Dataset excerpts:

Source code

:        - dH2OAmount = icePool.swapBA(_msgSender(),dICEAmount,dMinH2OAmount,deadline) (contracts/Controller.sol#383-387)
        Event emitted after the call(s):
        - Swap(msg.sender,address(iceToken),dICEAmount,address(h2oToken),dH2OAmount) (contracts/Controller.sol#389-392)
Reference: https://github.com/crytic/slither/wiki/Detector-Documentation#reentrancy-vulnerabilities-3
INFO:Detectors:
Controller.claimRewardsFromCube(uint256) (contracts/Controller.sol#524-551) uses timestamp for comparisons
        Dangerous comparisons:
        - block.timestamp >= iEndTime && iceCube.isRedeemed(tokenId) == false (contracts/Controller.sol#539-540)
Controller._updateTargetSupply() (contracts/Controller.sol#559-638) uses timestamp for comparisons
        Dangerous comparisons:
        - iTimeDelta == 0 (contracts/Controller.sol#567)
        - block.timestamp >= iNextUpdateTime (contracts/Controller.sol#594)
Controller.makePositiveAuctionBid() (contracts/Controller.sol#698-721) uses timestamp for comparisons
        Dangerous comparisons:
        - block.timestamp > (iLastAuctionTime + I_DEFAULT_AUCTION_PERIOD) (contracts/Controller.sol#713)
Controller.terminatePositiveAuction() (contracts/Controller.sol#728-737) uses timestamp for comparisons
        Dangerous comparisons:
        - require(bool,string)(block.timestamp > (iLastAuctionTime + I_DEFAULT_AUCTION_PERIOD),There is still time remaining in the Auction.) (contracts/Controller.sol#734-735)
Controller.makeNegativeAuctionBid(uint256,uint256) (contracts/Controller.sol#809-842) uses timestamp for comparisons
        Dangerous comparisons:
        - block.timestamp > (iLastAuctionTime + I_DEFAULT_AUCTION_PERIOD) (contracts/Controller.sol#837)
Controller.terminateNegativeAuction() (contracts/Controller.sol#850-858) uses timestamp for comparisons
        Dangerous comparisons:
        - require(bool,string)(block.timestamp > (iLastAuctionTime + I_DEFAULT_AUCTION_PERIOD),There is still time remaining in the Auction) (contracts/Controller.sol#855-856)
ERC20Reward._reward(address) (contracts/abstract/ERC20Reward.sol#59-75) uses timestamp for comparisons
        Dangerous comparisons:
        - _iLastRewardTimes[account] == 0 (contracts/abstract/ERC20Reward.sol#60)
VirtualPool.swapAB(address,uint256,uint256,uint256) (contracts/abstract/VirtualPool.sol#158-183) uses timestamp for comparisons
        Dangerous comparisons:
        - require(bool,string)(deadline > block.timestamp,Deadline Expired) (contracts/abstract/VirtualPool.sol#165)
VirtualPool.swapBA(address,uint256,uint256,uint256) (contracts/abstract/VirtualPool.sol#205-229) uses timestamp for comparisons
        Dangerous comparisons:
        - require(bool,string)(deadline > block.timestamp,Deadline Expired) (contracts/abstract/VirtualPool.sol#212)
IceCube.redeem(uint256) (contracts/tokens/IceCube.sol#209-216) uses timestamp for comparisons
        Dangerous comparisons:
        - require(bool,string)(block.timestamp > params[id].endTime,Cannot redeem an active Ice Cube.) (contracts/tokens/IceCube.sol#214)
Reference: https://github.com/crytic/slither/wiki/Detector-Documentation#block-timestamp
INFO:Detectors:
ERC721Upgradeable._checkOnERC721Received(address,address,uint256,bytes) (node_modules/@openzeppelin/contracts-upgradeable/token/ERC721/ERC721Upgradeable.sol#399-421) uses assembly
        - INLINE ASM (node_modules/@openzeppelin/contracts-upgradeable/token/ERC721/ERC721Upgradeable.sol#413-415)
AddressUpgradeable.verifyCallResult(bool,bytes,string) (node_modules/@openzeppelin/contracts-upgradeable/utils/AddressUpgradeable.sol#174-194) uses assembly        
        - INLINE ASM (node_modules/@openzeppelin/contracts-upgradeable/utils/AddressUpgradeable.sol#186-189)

__What this task involves__: If a line in the entries above contains the word "upgradeable", copy it.

__Answer to this task__:
ERC721Upgradeable._checkOnERC721Received(address,address,uint256,bytes) (node_modules/@openzeppelin/contracts-upgradeable/token/ERC721/ERC721Upgradeable.sol#399-421) uses assembly
        - INLINE ASM (node_modules/@openzeppelin/contracts-upgradeable/token/ERC721/ERC721Upgradeable.sol#413-415)
AddressUpgradeable.verifyCallResult(bool,bytes,string) (node_modules/@openzeppelin/contracts-upgradeable/utils/AddressUpgradeable.sol#174-194) uses assembly        
        - INLINE ASM (node_modules/@openzeppelin/contracts-upgradeable/utils/AddressUpgradeable.sol#186-189)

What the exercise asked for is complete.